The increase in loans and advances have ranged between the five percent decline at Debub and a 23pc increase at Cooperative Bank of Oromia (CBO).

Debub disbursed 751 million Br in loans and advances in the past nine months, the lowest of all private banks.

“The decline in loan and advances was inevitable because of the smaller deposits,” said a senior executive at Debub.

Tightening liquidity sets back the loan and liquid asset levels as well as negatively affecting banks’ interest rate and profitability, according to previous observations of the industry.

Debub’s loans and advances in the nine months of the report were 19pc higher than the same period last year.

On the other hand, CBO, which saw a plunge in profit last year, presented an impressive performance regarding growth in loan and advances- reaching 9.6 billion Br.

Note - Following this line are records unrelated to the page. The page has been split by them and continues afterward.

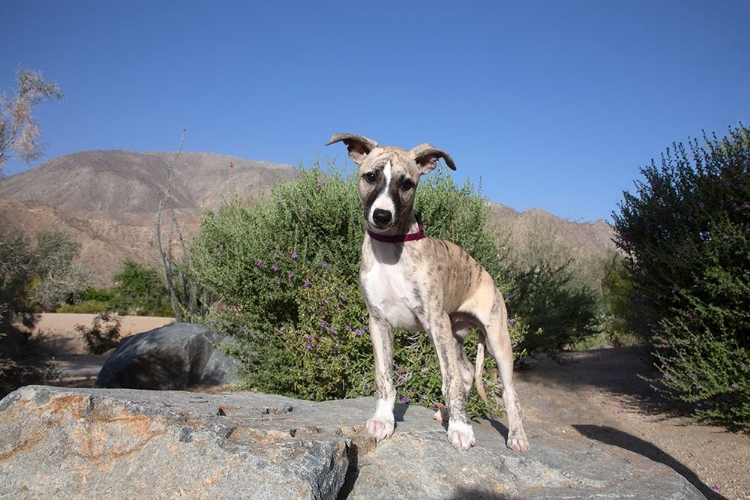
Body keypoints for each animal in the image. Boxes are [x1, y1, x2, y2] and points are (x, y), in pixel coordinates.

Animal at [326, 134, 532, 454]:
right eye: (370, 177)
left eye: (407, 183)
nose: (382, 216)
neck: (392, 249)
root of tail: (486, 274)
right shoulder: (378, 322)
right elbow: (384, 377)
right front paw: (383, 420)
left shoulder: (435, 321)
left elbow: (451, 382)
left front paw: (461, 428)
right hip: (455, 334)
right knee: (467, 372)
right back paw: (447, 413)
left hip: (495, 338)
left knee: (506, 391)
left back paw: (516, 435)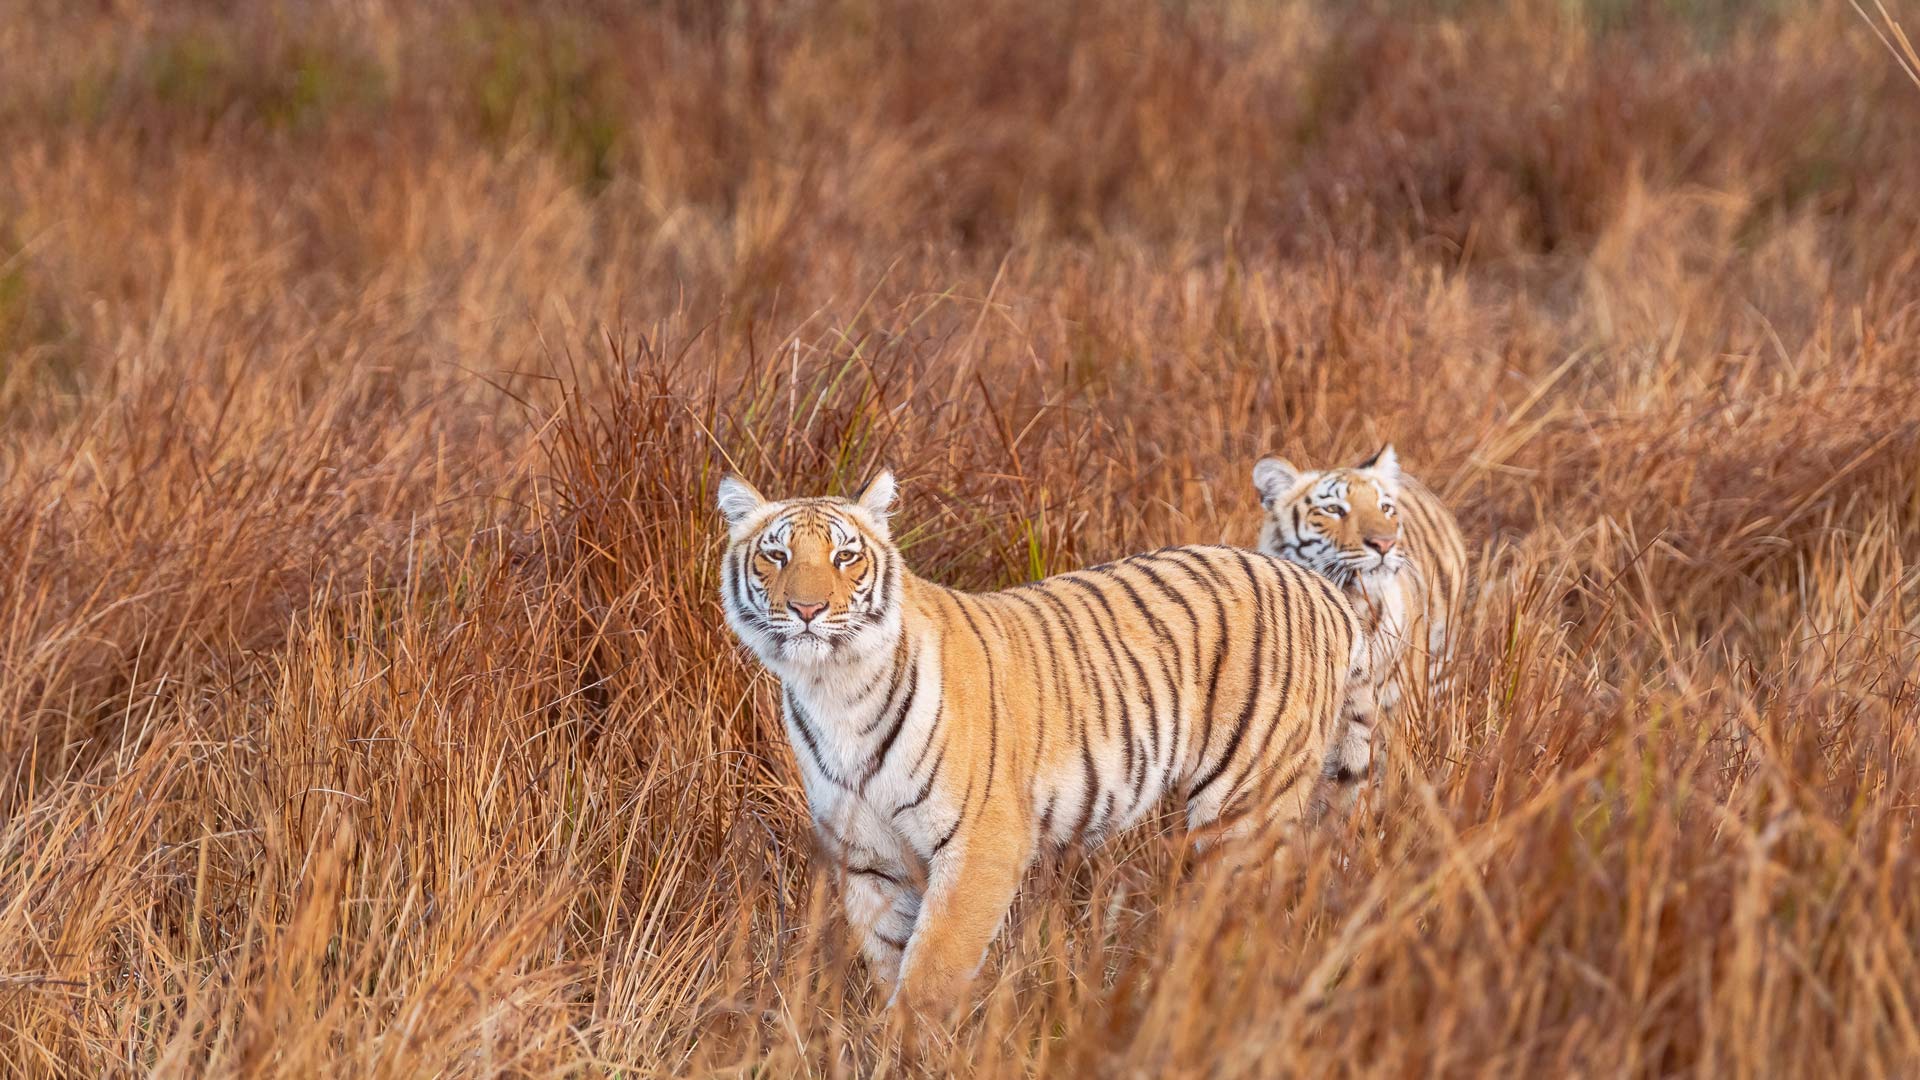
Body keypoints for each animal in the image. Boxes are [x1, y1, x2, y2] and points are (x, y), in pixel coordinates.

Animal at [721, 466, 1367, 1006]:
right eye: (776, 555)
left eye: (845, 556)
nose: (806, 609)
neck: (835, 689)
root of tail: (1322, 589)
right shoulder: (869, 858)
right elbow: (889, 959)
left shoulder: (981, 844)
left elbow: (931, 969)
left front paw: (910, 1049)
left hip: (1245, 809)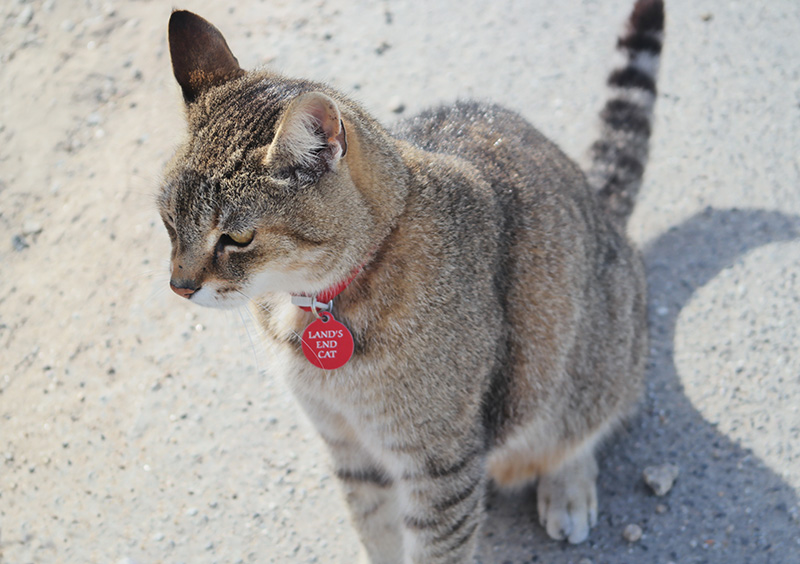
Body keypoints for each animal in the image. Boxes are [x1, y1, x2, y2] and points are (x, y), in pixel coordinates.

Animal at [158, 2, 664, 560]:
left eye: (237, 239)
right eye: (168, 222)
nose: (179, 285)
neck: (317, 301)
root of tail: (597, 201)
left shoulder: (438, 465)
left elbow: (434, 547)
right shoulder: (349, 447)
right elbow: (376, 533)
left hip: (595, 355)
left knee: (582, 426)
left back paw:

“We have bounced back from last year’s weak performance,” said Deribie Asfaw, president of CBO.

In the first half of last financial year, CBO had the highest growth in deposits, which grew to 35pc. The Bank also underwent aggressive expansion, opening 78 branches in the past nine months, the highest in the industry next to CBE.

“We automatically converted the deposit we collected into income generating activities such as loans,” said Deribie, president of the Bank.

Bank of Abyssinia, which was the third most profitable bank in the first half of the year, came up with a tremendous growth rate of 21pc.

Overall, despite a slow increase in loans and deposits, the loan to deposits ratio of the industry has modestly improved. Each bank, as well as the industry, have shown a remarkable level of loan to deposit ratios in the last three months. Over the past three months, it increased to 72pc from 68pc. The rise is the highest growth recorded so far this year.

Some relate the increase in loan to deposit ratios with slow growth in investments in the central bank’s five-year bond.

“The growth is evident with a huge sum of bonds are due for redemption every year,” said Abdulmenan, the banking expert.

Except for Debub Global and Addis International Bank, all banks improved their loan to deposits ratio (LDPR). AIB has achieved the highest loan to deposits ratio of 78pc.

However, a high loan to deposit ratio may indicate a lack of enough liquidity to cover any sudden fund requests, according to some industry insiders.

Andualem, director of AIB, explains that LDPR is static in its nature, as it varies day to day.

“LDPR alone cannot show the real picture,” he said. “The type of the loan disbursed matters most.”

On the other hand, the lowest LDPR, 66pc, was reported at Wegagen. If there is a further decline, according to some experts, the low LDPR might indicate that the Bank is not using its resources exhaustively to generate income.

Nevertheless, both AIB and Wegagen’s LPDRs are still reasonable to industry insiders.